At the same time, harmonizing global standards is essential. Without consistency in how plastics are made, labeled, and recycled, even the most advanced recycling systems struggle to function efficiently. Trade policy can help align these standards by requiring that products traded internationally meet certain design criteria—such as being fully recyclable or containing a minimum percentage of recycled content. This kind of coordination would create larger, more predictable markets for circular goods, encouraging companies to invest in sustainable production and packaging.

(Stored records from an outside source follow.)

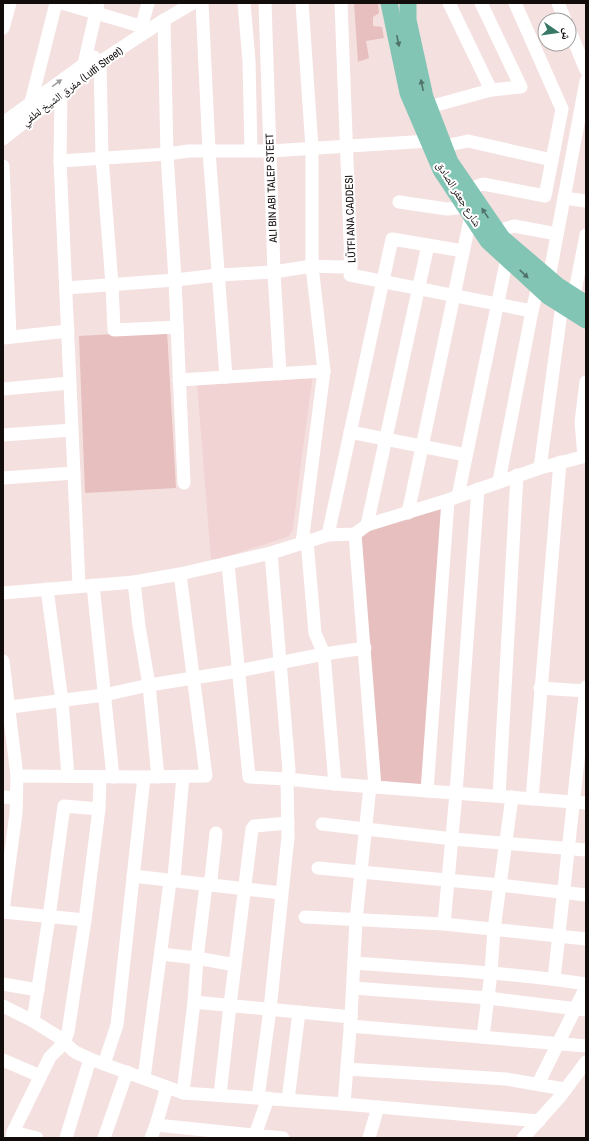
<svg xmlns="http://www.w3.org/2000/svg" width="589" height="1141" font-family="'Archivo Narrow','Noto Naskh Arabic',sans-serif">
  <rect width="100%" height="100%" fill="#f5e0e0"/>
  <path fill="#f1d3d3" d="M313,375L300,470L293,529L289,536L284,538L216,560L211,559L197,384Z"/>
  <g fill="#e6bfbe">
    <path d="M354,3H378L379,13L373,17V26L382,27L384,38L366,41L369,58L358,62Z"/>
    <path d="M167,331L176,488L85,493L79,336Z"/>
    <path d="M442,509L423,785L379,781L355,533Z"/>
  </g>
  <g fill="none" stroke-linecap="round" stroke-linejoin="round">
    <g stroke="#fff" stroke-width="13">
      <path d="M62,3L140,26"/>
      <path d="M202,3L209,151L226,377"/>
      <path d="M244,3L249,61L251,150"/>
      <path d="M265,3L274,272L280,374"/>
      <path d="M302,3L312,148V266L324,371L302,543"/>
      <path d="M341,3L351,266L350,275L532,311"/>
      <path d="M481,3L521,87L491,90"/>
      <path d="M558,3L565,20"/>
      <path d="M164,20L167,154L175,280L184,483"/>
      <path d="M142,25L148,3"/>
      <path d="M3,28L10,3"/>
      <path d="M569,29L586,70"/>
      <path d="M100,62L102,158L112,284L114,330L177,327"/>
      <path d="M84,64L98,3"/>
      <path d="M61,94L60,161L79,586"/>
      <path d="M31,102L56,3"/>
      <path d="M429,107L491,90L449,3"/>
      <path d="M3,123L94,57"/>
      <path d="M3,139L100,62L164,20L193,3"/>
      <path d="M444,146L468,141L552,160"/>
      <path d="M60,161L167,154L189,151H270L429,141"/>
      <path d="M3,166L10,337"/>
      <path d="M469,189L483,184L545,196L562,109L515,3"/>
      <path d="M564,198L586,201"/>
      <path d="M399,202L447,209L466,207"/>
      <path d="M497,231L514,226L557,234"/>
      <path d="M549,278L586,81"/>
      <path d="M66,288L175,280L219,275L274,272L312,266L339,267L351,266"/>
      <path d="M574,296L586,235"/>
      <path d="M3,338L68,331"/>
      <path d="M179,380L324,371"/>
      <path d="M3,389L70,383"/>
      <path d="M350,432L466,455"/>
      <path d="M3,435L72,430"/>
      <path d="M584,456L581,422L586,382"/>
      <path d="M540,468L562,305"/>
      <path d="M3,478L74,473"/>
      <path d="M499,481L532,311L538,286"/>
      <path d="M458,496L507,258"/>
      <path d="M408,513L471,215"/>
      <path d="M367,525L428,245"/>
      <path d="M355,534L375,787"/>
      <path d="M328,535L392,239L463,251"/>
      <path d="M307,541L315,633L324,654L335,784"/>
      <path d="M228,564L249,777L287,779L335,784L586,803"/>
      <path d="M134,582L139,626L149,685L158,777"/>
      <path d="M93,585L113,777"/>
      <path d="M47,589L62,701L68,776"/>
      <path d="M3,593L134,582L180,574L271,553L328,535L355,534L367,525L448,500L540,468L586,456"/>
      <path d="M3,661L17,776L16,813L3,911"/>
      <path d="M540,688L586,691"/>
      <path d="M3,708L104,695L149,685L238,671L324,654L365,648"/>
      <path d="M17,776L144,777L206,776L180,574"/>
      <path d="M427,791L448,500"/>
      <path d="M499,796L517,475"/>
      <path d="M3,797L16,798"/>
      <path d="M532,799L560,462"/>
      <path d="M322,824L453,839L586,850"/>
      <path d="M318,868L500,885L586,895"/>
      <path d="M133,876L281,893"/>
      <path d="M3,912L85,920"/>
      <path d="M305,917L444,924L586,939"/>
      <path d="M444,924L456,793L478,489"/>
      <path d="M161,954L197,958L235,965"/>
      <path d="M354,963C431,969 509,972 586,984"/>
      <path d="M554,979L586,687"/>
      <path d="M3,984L38,990"/>
      <path d="M353,988L488,998L586,1010"/>
      <path d="M194,1002L197,958L206,885L211,879L216,833"/>
      <path d="M3,1006L33,1021L57,1036L75,1052L90,1059L167,1087"/>
      <path d="M351,1017L356,920L370,786"/>
      <path d="M33,1021L49,917L64,806L99,809"/>
      <path d="M350,1026L586,1046"/>
      <path d="M483,1037L491,973L494,929L512,797"/>
      <path d="M3,1060L40,1076"/>
      <path d="M104,1064L117,1025L144,777"/>
      <path d="M347,1069L506,1079L564,1089"/>
      <path d="M144,1078L170,882L174,878L183,776"/>
      <path d="M538,1084L586,987"/>
      <path d="M183,1093L194,1002L351,1017L344,1104"/>
      <path d="M220,1095L230,1005L252,829L254,826L288,823"/>
      <path d="M258,1098L270,1009L288,837L287,779L289,770L271,553"/>
      <path d="M288,1100L299,1012"/>
      <path d="M156,1125L283,1138"/>
      <path d="M13,1132L37,1138"/>
      <path d="M12,1138L13,1132L50,1057L64,1043L68,1032L85,920L99,809L100,777"/>
      <path d="M66,1138L90,1059"/>
      <path d="M104,1138L127,1072"/>
      <path d="M151,1138L156,1125L167,1087L183,1093L344,1104L539,1121"/>
      <path d="M254,1138L268,1098"/>
      <path d="M369,1138L378,1107"/>
      <path d="M523,1138L559,1098L586,1062"/>
    </g>
    <g stroke="#82c5b5" stroke-width="17">
      <path d="M389,3L408,93L441,170L488,241L548,296L586,320"/>
      <path d="M408,3V20L425,97L450,162L502,238L558,286L586,304"/>
    </g>
  </g>
  <defs><path id="oneway-solid" d="M-6-.8H1V-3.2L6.5 0L1 3.2V.8H-6Z"/></defs>
  <g fill="#507268">
    <use href="#oneway-solid" transform="translate(398 41) rotate(78)"/>
    <use href="#oneway-solid" transform="translate(422 85) rotate(-102)"/>
    <use href="#oneway-solid" transform="translate(485 213) rotate(-124)"/>
    <use href="#oneway-solid" transform="translate(524 274) rotate(43)"/>
  </g>
  <use fill="#a09e9d" href="#oneway-solid" transform="translate(57 83) rotate(-36)"/>
  <g text-anchor="middle" dominant-baseline="central" stroke-width="4" stroke-linejoin="round" paint-order="stroke">
    <g font-size="11" fill="#120c0b" stroke="#fff">
      <text transform="translate(72 86) rotate(-37)">مفرق الشيخ لطفي (Lutfi Street)</text>
      <text transform="translate(271 188) rotate(-92)">ALI BIN ABI TALEP STEET</text>
      <text transform="translate(459 194) rotate(58)">شارع جعفر الصادق</text>
      <text transform="translate(350 219) rotate(-92)">LÜTFI ANA CADDESI</text>
    </g>
  </g>
  <rect width="589" height="1141" fill="none" stroke="#120c0b" stroke-width="8"/>
  <g transform="translate(557 32) rotate(103)"><circle r="19" fill="#ffffff" stroke="#a09e9d"/>
  <path d="M0-3L7 15L0 10L-7 15Z" fill="#387866"/>
  <text y="-6" font-size="11" font-weight="bold" text-anchor="middle" fill="#120c0b">ش</text>
  </g>
</svg>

Another key tool is Extended Producer Responsibility, or EPR. Under EPR systems, producers are held accountable for the waste generated by their products. Through trade agreements, countries could require importers and exporters alike to finance the collection, recycling, or safe disposal of the products they sell abroad. This would ensure that responsibility for plastic waste does not end at the border, but follows the product throughout its lifecycle.
Still, experts warn that recycling and circularity alone will not solve the problem. The sheer volume of new plastic being produced each year—much of it derived from fossil fuels—continues to grow. Virgin plastic is often cheaper to manufacture than recycled plastic, thanks to subsidies for oil and gas feedstocks. Without direct limits on new production, any progress on waste reduction will be undermined by the continued expansion of the plastic industry. Trade rules, many argue, are the only mechanism powerful enough to impose such limits on a global scale.
This debate is at the heart of the current negotiations for a Global Plastics Treaty. Oil-producing nations and the plastics industry have pushed for a narrow focus on waste management, arguing that better recycling is the path forward. But a growing coalition of countries and environmental groups insists on tackling the issue at its source—by setting legally binding caps on virgin plastic production. Proposed trade measures include penalties or border adjustment taxes on countries or products that exceed their production quotas, creating real economic consequences for failing to curb new plastic output.
The outcome of these negotiations will determine whether trade remains part of the plastic problem or becomes its solution. Global commerce has long enabled the plastic crisis, allowing waste and pollution to flow across borders unchecked. But with coordinated trade measures, that same system could drive a rapid shift toward circular economies worldwide. The success of the Global Plastics Treaty will hinge on whether nations are willing to embrace that transformation—and rewrite the rules of trade for a cleaner, more sustainable future.